[Foundation-l] Wikipedia is not the Karma Sutra, was Re: commons and freely licensed sexual imagery
Sage Ross
ragesoss+wikipedia at gmail.com
Thu May 14 21:18:51 UTC 2009
On Thu, May 14, 2009 at 2:03 PM, David Goodman <dgoodmanny at gmail.com> wrote:
> Perhaps the problem is that the particular photograph sends a
> sex-positive, not a clinical message. Why shouldn't it? It's not a
> pathological state; it's not shameful. Using a clinical image
> indicates there is something about it that needs to be shown in a
> specially restrained manner. The picture might be interpreted as
> implying that a woman as well as a man might enjoy the practice. When
> we show pictures of people engaging in recreation, we normally do show
> them enjoying it. We do this even for dangerous sports. Our treatment
> of consensual sexual practices should be as for other non-harmful
> human activities: we present them as part of the normal world. As far
> as children & sexuality go, I do not see the picture as harmful to any
> young person old enough to understand it. As far as sexual practices
> go, this one is from any point of view quite innocuous. If one wants
> to encourage young people to safe sex, this qualifies, though I'm
> aware it seems odd to some people.
>
I don't think it's so straightforward. While I agree that a clinical
approach has drawbacks, the whole point of such an approach to, e.g.,
sexual content is to avoid implicit value judgments.

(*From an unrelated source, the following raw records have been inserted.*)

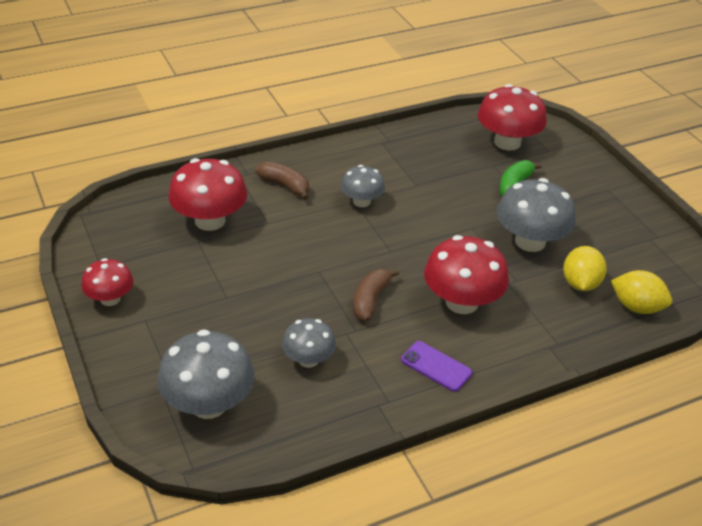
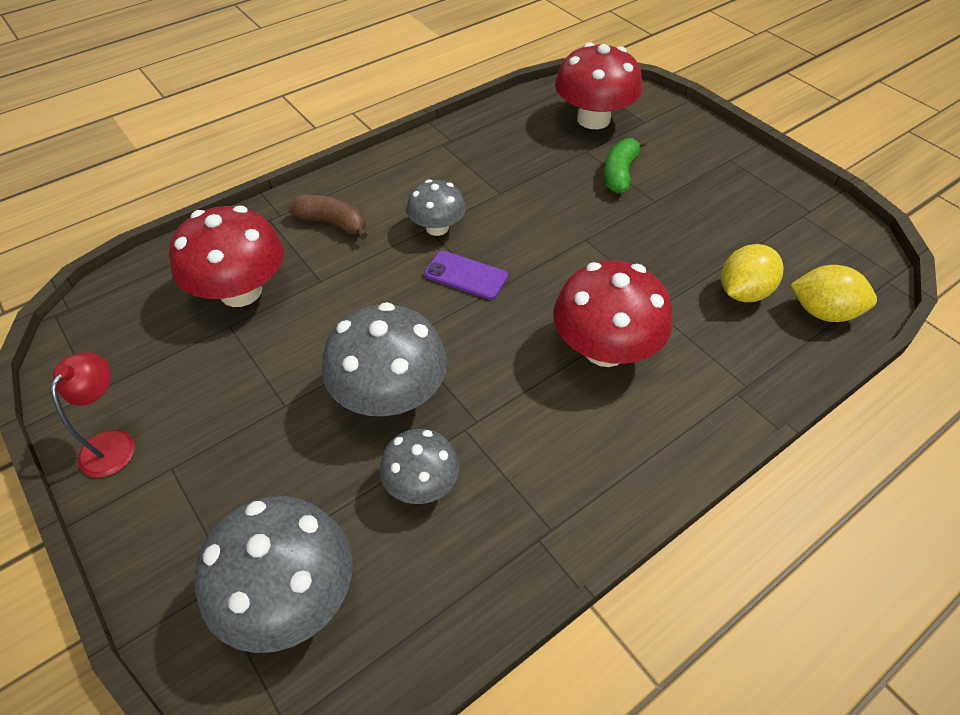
camera: 10 degrees left, 10 degrees up
red mushroom [81,258,133,306] -> red lamp [51,352,135,477]
brown banana [353,268,399,321] -> none
purple phone [401,341,472,392] -> purple phone moved to [424,251,508,300]
grey mushroom [497,178,576,252] -> grey mushroom moved to [322,302,447,416]
yellow lemon [563,246,607,291] -> yellow lemon turned 45 degrees clockwise [721,244,784,302]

Compare the
pearl necklace photo with
http://en.wikipedia.org/wiki/File:Semfac01.png ; neither is clinical,
but either one, I would argue, has the potential to violate NPOV
unless properly contextualized and captioned.

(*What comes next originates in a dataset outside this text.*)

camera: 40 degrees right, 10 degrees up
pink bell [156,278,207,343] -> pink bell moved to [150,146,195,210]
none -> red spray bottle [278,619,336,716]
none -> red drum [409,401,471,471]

In this case, having a single pearl necklace image with woman who
appears to enjoy it may carry the message not just that "a woman as
well as a man might enjoy the practice", but that a woman should or
usually does enjoy it. And some cultural critics have argued that
some sex acts that have been emphasized in mainstream pornography
normalize humiliation of women through sex (see [[Facial (sex act)]]

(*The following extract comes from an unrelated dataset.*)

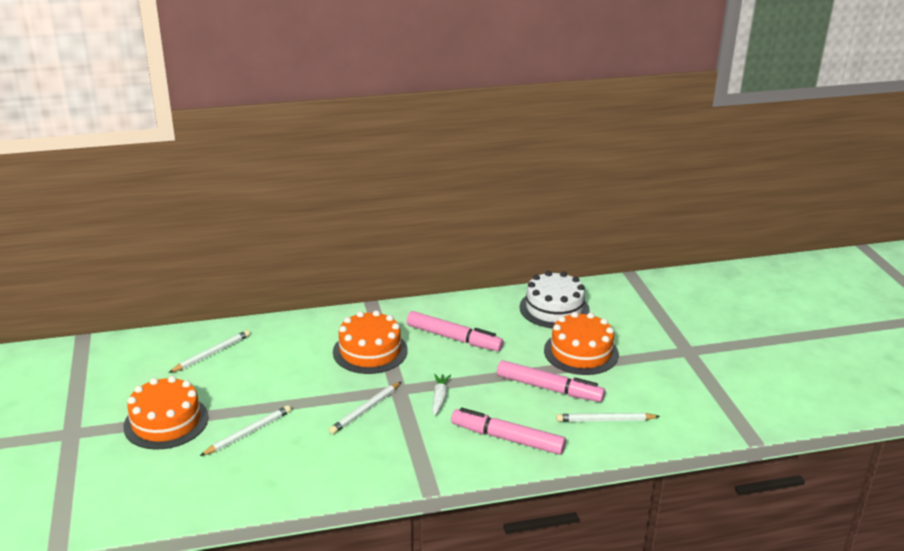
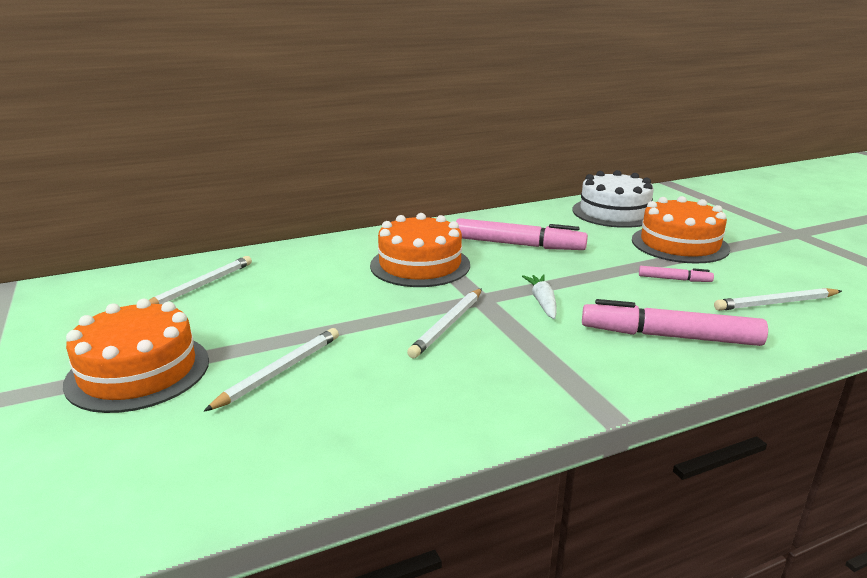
camera: 10 degrees left, 5 degrees down
pink marker [497,360,605,402] -> pink marker [639,266,714,282], size x0.48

for some discussion of this). My point is that a sex-positive message
may be even more problematic than a clinical one; if every sex act is
illustrated with the subjects appearing to enjoy it, that gives the
implicit message that, e.g., women are equally likely to enjoy any of
them--which is manifestly not the case.
But of course this is mostly a moot point. Our sexology coverage
really weak, and nuances of images and POV are minor compared to
textual deficiencies in sex articles.